PAGE ▸
::::
Happy Birthday, Summorum Pontificum!


#1

One of Papa Benedict’s greatest achievements, IMO

MassLastGospel


#2

#3

Happy Birthday to Summorum Pontificorum.
049_angel1


#4

PLEASE I am NOT asking to cause argument and I really don’t have the knowledge of Summorum Pontificum but just wanting to know more about this:

1.)Was it instituted on a limited basis (as in only a few churches in each Diocese would have the EF Mass)?
2.) Was it instituted for a specific amount of time with the understanding that it would later be withdrawn?
3.) Was it instituted that it would be used for special occasions and not as a regular scheduled OF Mass would be?
4.) Was it meant to be a choice for the Catholics to choose which type of Mass they preferred or to be implemented to eventually become THE Mass offered?
::::
OBJECTIVES ▸
(1) Translate this sentence from the Summorum Pontificum thread into Spanish: "Was it instituted for a specific amount of time with the understanding that it would later be withdrawn?"
(2) Carry the Summorum Pontificum thread forward, starting after its final sentence.
The data after this point play no part in the work on the Summorum Pontificum thread.

SUPPLIED ENTRIES ▸
::::
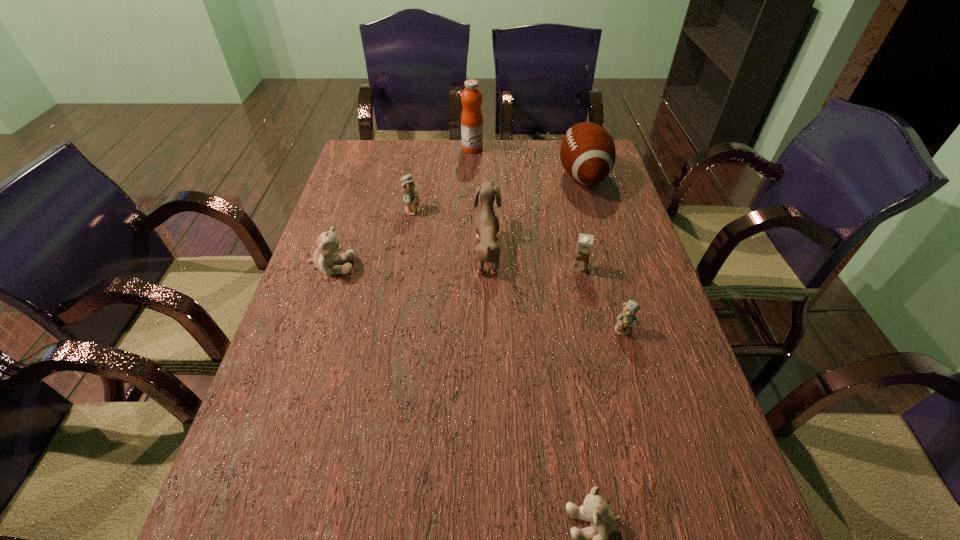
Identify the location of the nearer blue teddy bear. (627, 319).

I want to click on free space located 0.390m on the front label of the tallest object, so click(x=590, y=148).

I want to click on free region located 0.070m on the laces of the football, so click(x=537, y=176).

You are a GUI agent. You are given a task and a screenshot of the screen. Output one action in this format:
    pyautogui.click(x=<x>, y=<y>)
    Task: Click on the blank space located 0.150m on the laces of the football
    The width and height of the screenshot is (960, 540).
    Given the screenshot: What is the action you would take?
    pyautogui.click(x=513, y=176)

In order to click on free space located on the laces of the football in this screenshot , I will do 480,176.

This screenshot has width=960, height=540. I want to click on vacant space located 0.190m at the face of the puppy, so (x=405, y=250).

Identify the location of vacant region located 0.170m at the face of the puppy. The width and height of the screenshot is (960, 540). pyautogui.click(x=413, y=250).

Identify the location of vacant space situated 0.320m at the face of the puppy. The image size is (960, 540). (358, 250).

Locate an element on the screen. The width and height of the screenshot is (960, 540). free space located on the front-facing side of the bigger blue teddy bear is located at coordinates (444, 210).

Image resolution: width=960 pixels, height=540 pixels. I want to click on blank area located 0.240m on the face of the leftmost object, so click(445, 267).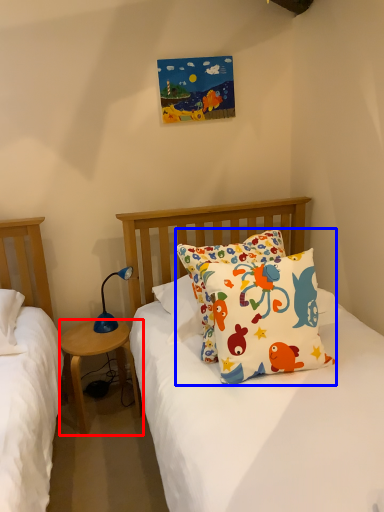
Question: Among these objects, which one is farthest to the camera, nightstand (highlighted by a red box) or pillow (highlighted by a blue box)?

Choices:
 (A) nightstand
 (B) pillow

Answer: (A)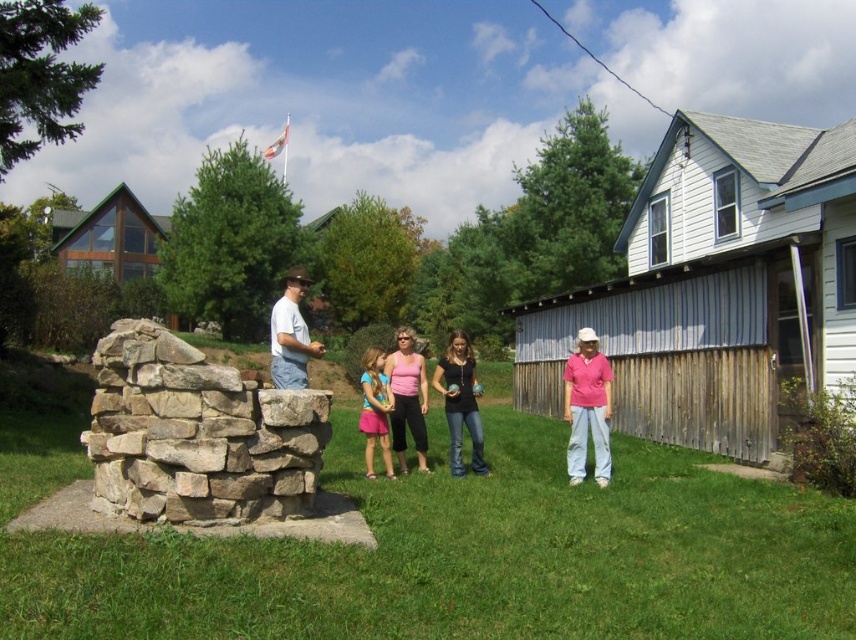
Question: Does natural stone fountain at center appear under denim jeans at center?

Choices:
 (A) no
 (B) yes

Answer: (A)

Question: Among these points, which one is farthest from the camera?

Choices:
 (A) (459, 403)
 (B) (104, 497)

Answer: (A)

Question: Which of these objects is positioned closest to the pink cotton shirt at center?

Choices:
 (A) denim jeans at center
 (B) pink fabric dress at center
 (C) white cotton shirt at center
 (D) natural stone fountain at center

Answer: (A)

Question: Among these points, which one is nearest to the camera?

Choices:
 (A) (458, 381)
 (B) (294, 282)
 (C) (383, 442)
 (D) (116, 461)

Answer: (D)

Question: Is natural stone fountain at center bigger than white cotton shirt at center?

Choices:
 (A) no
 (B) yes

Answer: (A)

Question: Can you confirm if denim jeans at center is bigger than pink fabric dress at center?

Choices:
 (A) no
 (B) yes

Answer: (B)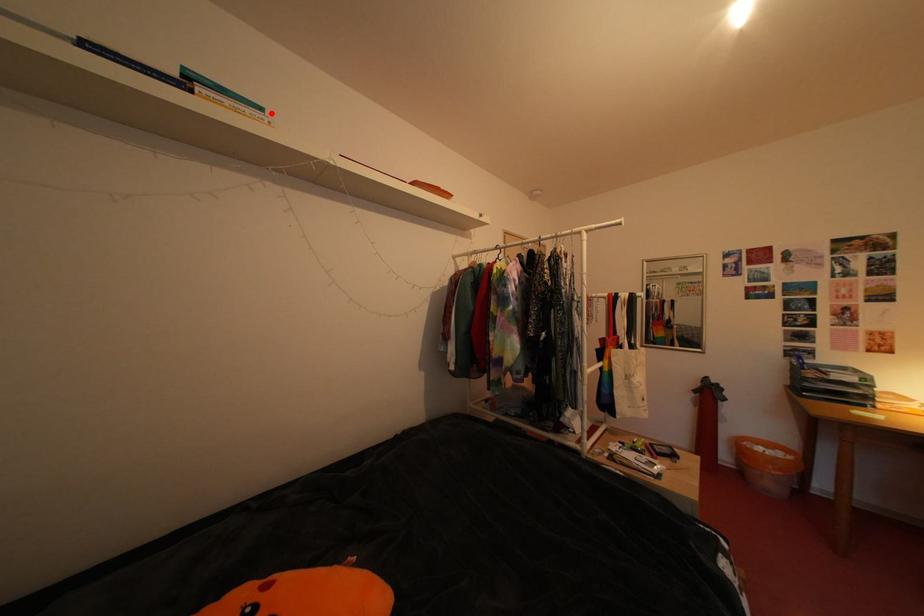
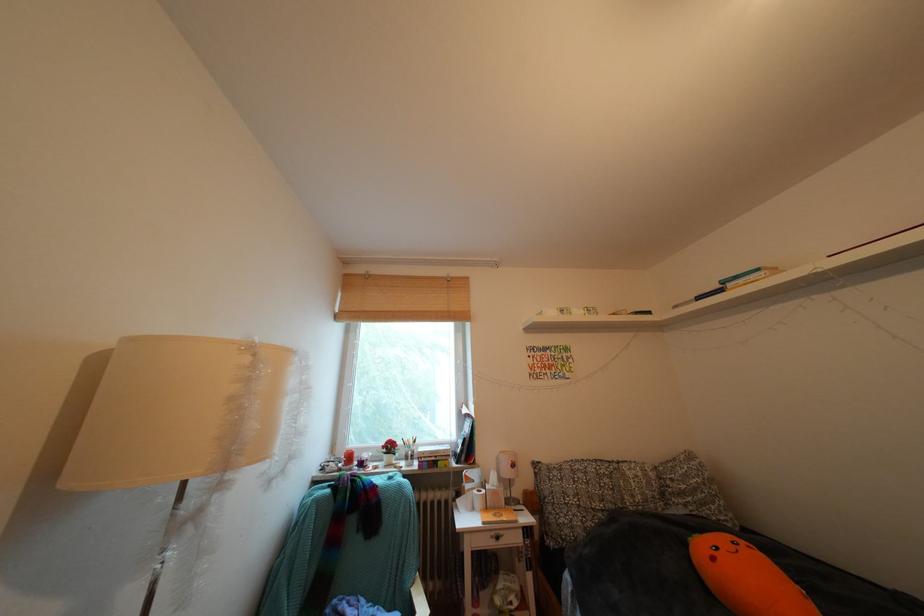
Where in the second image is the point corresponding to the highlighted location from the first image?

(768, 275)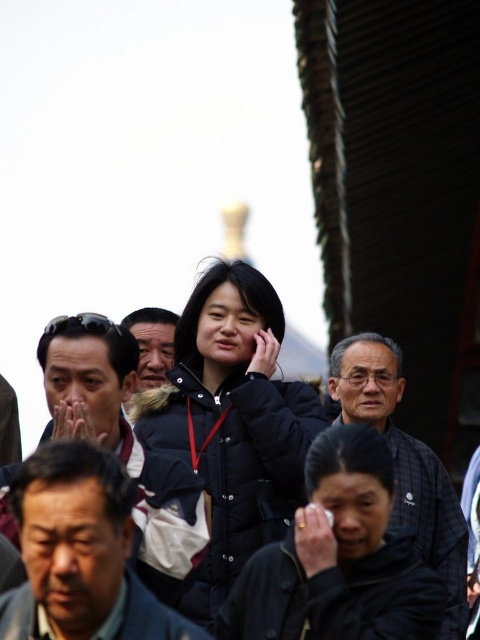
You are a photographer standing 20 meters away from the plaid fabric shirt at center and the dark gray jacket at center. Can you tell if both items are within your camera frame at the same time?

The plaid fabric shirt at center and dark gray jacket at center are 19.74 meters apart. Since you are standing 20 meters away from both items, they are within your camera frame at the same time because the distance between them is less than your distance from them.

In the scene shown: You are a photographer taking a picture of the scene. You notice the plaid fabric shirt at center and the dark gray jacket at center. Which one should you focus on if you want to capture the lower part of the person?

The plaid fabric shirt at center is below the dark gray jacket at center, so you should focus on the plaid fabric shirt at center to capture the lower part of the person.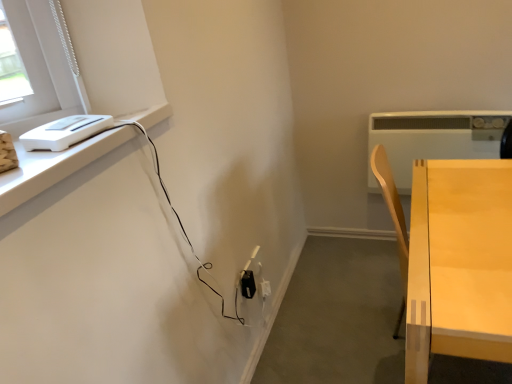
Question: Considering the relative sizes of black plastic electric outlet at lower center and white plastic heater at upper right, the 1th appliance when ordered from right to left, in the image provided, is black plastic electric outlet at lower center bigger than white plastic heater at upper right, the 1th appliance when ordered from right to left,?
::::
EXPECTED OUTPUTS ▸
(1) ¿Se instituyó por un período de tiempo determinado con el entendimiento de que luego sería retirado?

(2)
5.) Did the Pope ever think it would cause the division in the Church that it has or did he implement it thinking it would unite Catholics.
6.) Was it done because it was demanded by the people or did the Pope just feel he wanted it available for those who chose to attend this form of Mass.

I would greatly appreciate your kind and simple explanations. Like I said I don’t want to cause any arguments just want some clarity on this.


#5

Pope Benedict was outstanding. The more I find out about him the more I really appreciate his Papacy. He was Pope while I was a kid pretty much and didn’t really understand it then.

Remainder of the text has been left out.